(REQUIRED WORK)
(1) In the forum thread on compressed netCDF files, about how large is each file?
(2) From the forum thread, write out the part that opens with the words containing "I can see that" and closes with "see the slowdown.".
(3) According to the reply in the forum thread, why should maxSize be made big enough to keep the "working set" uncompressed?

(SELECTED TEXT)

On 5/2/2011 12:27 PM, jerry y pan wrote:
Hi John,
Our TDS (4.2) uses some compressed netcdf files (*.nc.gz) and it works
fine, except that the very first access to them were slow (relatively
large files, about 400 MB each). The subsequent accesses would be much
faster, but it would become slow again after a while of non-activity.
I can see that TDS uncompress these files to the temp data location,
my question is that if TDS cleans up these temp files, which leads to
the work to decompress them next time and hence the subsequent
slowness? If so, is there a way to keep the cache there permanently?
Or, perhaps the faster response right after the first access is due to
in memory cache? Any configuration I could twist the cache?
Thanks,
-Jerry Pan
Hi Jerry:
Yes, compressed files are uncompressed the first time they are seen, and
likely thats why you see the slowdown.
To control how these files are cached, see:
http://www.unidata.ucar.edu/projects/THREDDS/tech/tds4.2/reference/ThreddsConfigXMLFile.html#DiskCache
I would suggest that you use
<*DiskCache*>
<*alwaysUse*>true</alwaysUse>
<*scour*>1 hour</scour>
<*maxSize*>10 Gb</maxSize>
</DiskCache>
and choose maxSize carefully. The default directory is
{tomcat}/content/thredds/cache/cdm/ by default, or set it in the above xml.
monitor the cache directory closely to see what files are uncompressed,
perhaps test accessing the datasets with and without compression and
time the difference.
esentially this is a space / time tradeoff. I assume you dont want to
store the files uncompressed, so you have to pay the price of that. The
trick is to make maxSize big enough to keep the "working set"
uncompressed, ie if there is a reletively small "hot" set of files that
get accessed a lot, you want to give enough cache space to keep them
uncompressed.
John

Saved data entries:
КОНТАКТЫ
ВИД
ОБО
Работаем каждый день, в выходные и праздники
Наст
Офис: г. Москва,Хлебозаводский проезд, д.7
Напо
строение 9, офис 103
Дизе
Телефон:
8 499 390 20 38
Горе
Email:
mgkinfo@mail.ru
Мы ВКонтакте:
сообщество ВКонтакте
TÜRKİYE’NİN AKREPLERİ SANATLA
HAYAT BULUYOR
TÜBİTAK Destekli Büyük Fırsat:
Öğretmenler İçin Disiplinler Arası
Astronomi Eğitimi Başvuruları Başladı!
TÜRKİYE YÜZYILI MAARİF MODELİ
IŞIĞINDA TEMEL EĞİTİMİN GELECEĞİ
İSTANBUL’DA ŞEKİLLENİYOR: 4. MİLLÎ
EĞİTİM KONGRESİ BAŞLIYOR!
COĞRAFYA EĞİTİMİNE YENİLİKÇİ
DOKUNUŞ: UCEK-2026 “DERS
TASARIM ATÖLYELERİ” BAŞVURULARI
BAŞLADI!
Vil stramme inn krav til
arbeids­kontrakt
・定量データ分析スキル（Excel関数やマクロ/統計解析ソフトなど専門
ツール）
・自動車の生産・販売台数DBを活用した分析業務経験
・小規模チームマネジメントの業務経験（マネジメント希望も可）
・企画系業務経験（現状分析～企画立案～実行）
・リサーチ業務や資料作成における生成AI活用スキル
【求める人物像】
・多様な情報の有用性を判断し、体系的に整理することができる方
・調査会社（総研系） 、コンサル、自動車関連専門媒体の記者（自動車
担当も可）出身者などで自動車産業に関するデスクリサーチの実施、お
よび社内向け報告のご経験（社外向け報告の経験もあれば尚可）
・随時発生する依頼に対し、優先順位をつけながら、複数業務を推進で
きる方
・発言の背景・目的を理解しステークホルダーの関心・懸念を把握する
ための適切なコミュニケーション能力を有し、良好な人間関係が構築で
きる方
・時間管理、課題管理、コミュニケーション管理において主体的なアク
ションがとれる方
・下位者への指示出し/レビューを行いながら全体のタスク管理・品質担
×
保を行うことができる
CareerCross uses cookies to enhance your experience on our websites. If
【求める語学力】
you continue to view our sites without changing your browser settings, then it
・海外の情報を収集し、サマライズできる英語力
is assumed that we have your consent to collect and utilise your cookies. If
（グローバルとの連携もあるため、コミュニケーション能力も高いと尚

(SOLUTIONS TO THE TASKS)
(1) About 400 MB each.

(2)
I can see that TDS uncompress these files to the temp data location,
my question is that if TDS cleans up these temp files, which leads to
the work to decompress them next time and hence the subsequent
slowness? If so, is there a way to keep the cache there permanently?
Or, perhaps the faster response right after the first access is due to
in memory cache? Any configuration I could twist the cache?
Thanks,
-Jerry Pan
Hi Jerry:
Yes, compressed files are uncompressed the first time they are seen, and
likely thats why you see the slowdown.

(3) The reply describes this as a space/time tradeoff: storing the files compressed means paying the price of decompressing them. A big enough maxSize gives a relatively small "hot" set of files that get accessed a lot enough cache space to stay uncompressed.